Non è lecito controllare i lavoratori all’interno dell’azienda o mentre stanno svolgendo la loro attività a meno che il datore di lavoro ritenga tali controlli necessari per motivi di sicurezza o per altre ragioni e per questo decida di piazzare delle telecamere ottenendone il consenso dai sindacati.

E’ lecito per l’azienda controllare il dipendente al di fuori dell’orario e della sede di lavoro anche rivolgendosi a delle società investigative ma solo in aree aperte e senza violare la privacy del lavoratore. Questi è licenziabile solo se commette un reato, come ad esempio lavorare per altri mentre è sul posto di lavoro e viene quindi pagato dall’azienda. E il licenziamento è legittimo se il dipendente viene colto in flagranza di reato non solamente con mezzi diretti ma anche con mezzi indiretti e l’investigazione privata è considerata un mezzo indiretto. Il giudice dovrà in questo caso acquisire la testimonianza del detective che ha svolto l’indagine.

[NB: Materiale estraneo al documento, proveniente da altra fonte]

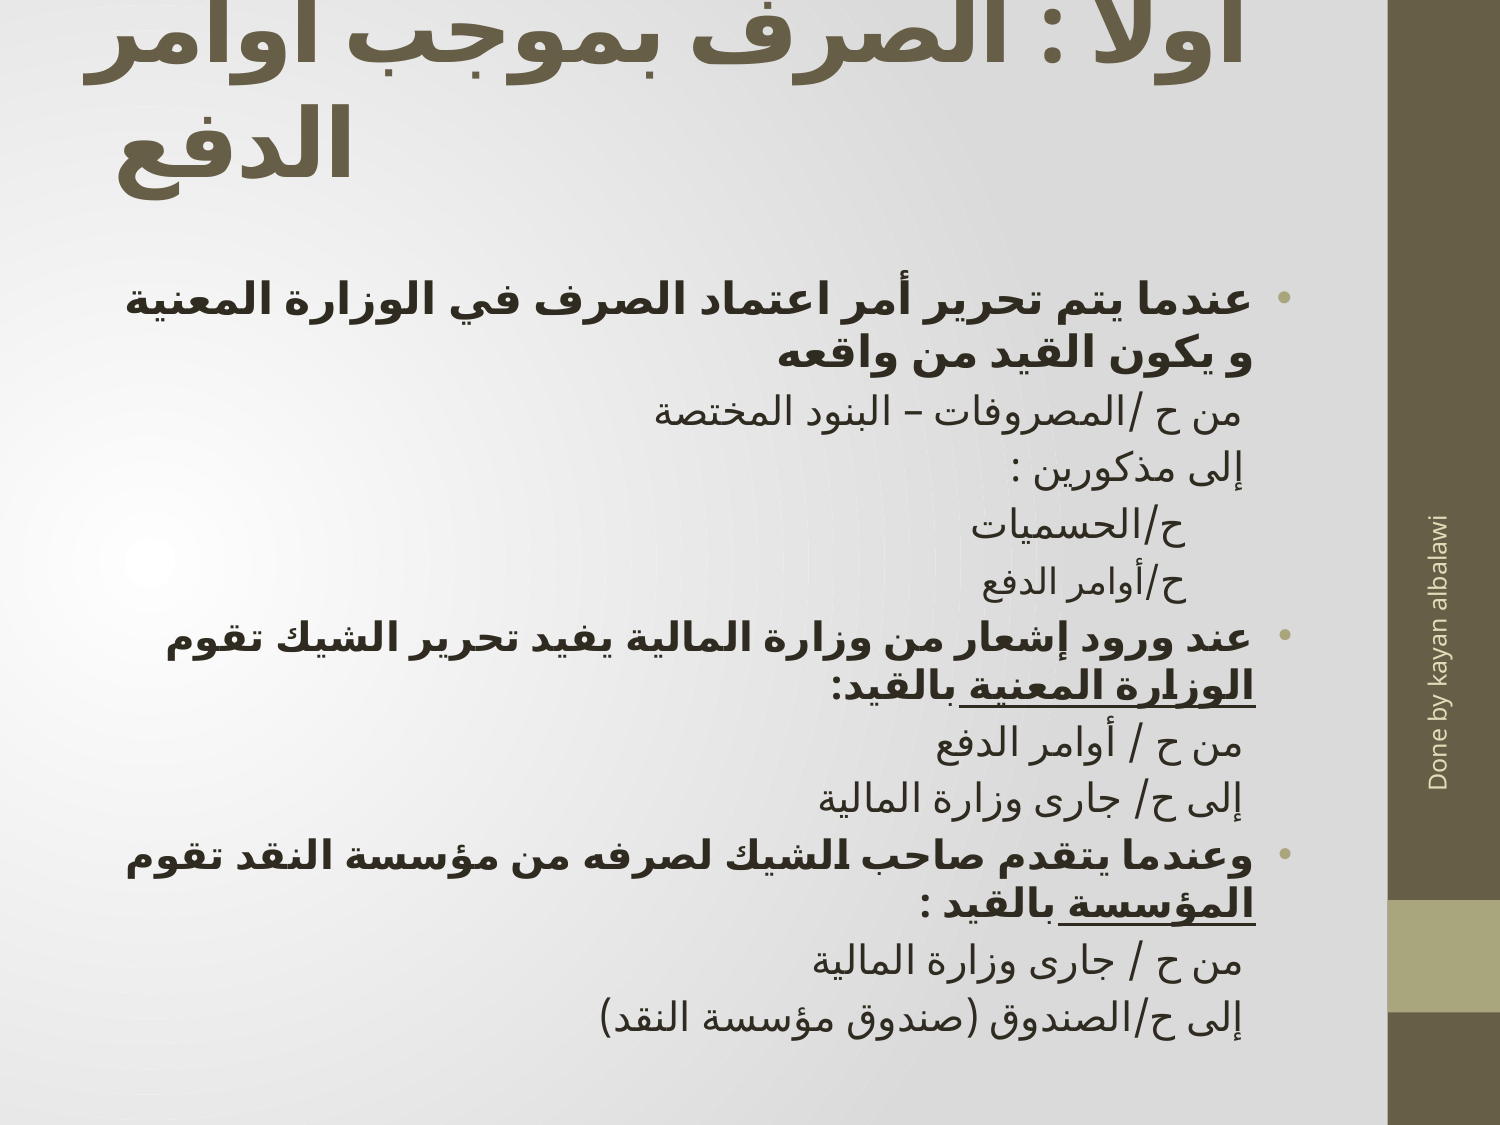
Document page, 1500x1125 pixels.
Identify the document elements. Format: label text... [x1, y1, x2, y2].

title أولا : الصرف بموجب أوامر الدفع [75, 45, 1325, 233]
footer Done by kayan albalawi [1408, 500, 1469, 889]
list عندما يتم تحرير أمر اعتماد الصرف في الوزارة المعنية و يكون القيد من واقعه من ح /المصروفات – البنود المختصة إلى مذكورين : ح/الحسميات ح/أوامر الدفع عند ورود إشعار من وزارة المالية يفيد تحرير الشيك تقوم الوزارة المعنية بالقيد: من ح / أوامر الدفع إلى ح/ جارى وزارة المالية وعندما يتقدم صاحب الشيك لصرفه من مؤسسة النقد تقوم المؤسسة بالقيد : من ح / جارى وزارة المالية إلى ح/الصندوق (صندوق مؤسسة النقد) [75, 262, 1325, 1050]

Per la Cassazione, dunque, la testimonianza del detective privato che indaga su eventuali illeciti commessi da un dipendente può essere acquisita e valutata.

Il lavoratore non è invece licenziabile se i controlli sull’adempimento della prestazione contrattuale sono stati effettuati da terzi, quindi anche da una società investigativa, perché è esclusiva del datore di lavoro e dei suoi collaboratori controllare il lavoratore. L’azienda non può delegare a terzi questa attività.

In sostanza, il concetto è sempre lo stesso: sì al pedinamento di chi è sospettato di commettere un illecito, no al controllo tramite agenzia investigativa di chi in orario di lavoro fuori dall’azienda e, almeno in teoria, è impegnato nella sua attività.

Il lavoratore spiato non può essere licenziato perché all’investigatore è vietato indagare sull’attività lavorativa del dipendente. Oltretutto il caso in oggetto riguarda un dipendente di una banca che lavorava fuori dall’istituto e senza orari fissi.

Il tutto perché vige “il divieto di controllo occulto sull’attività lavorativa”, secondo l’articolo 4 dello Statuto dei Lavoratori, “anche nel caso di prestazioni lavorative svolte al di fuori dei locali aziendali, ferma restando l’eccezione rappresentata dai casi in cui il ricorso ad investigatori privati sia finalizzato a verificare comportamenti che possano configurare ipotesi penalmente rilevanti”.

In più il datore di lavoro deve fornire al lavoratore la documentazione necessaria per permettergli di difendersi da eventuali provvedimenti disciplinari. Quest’ultimo può chiedere il mandato o il contratto che l’azienda ha conferito alla società investigativa per conoscerne contenuti e contorni.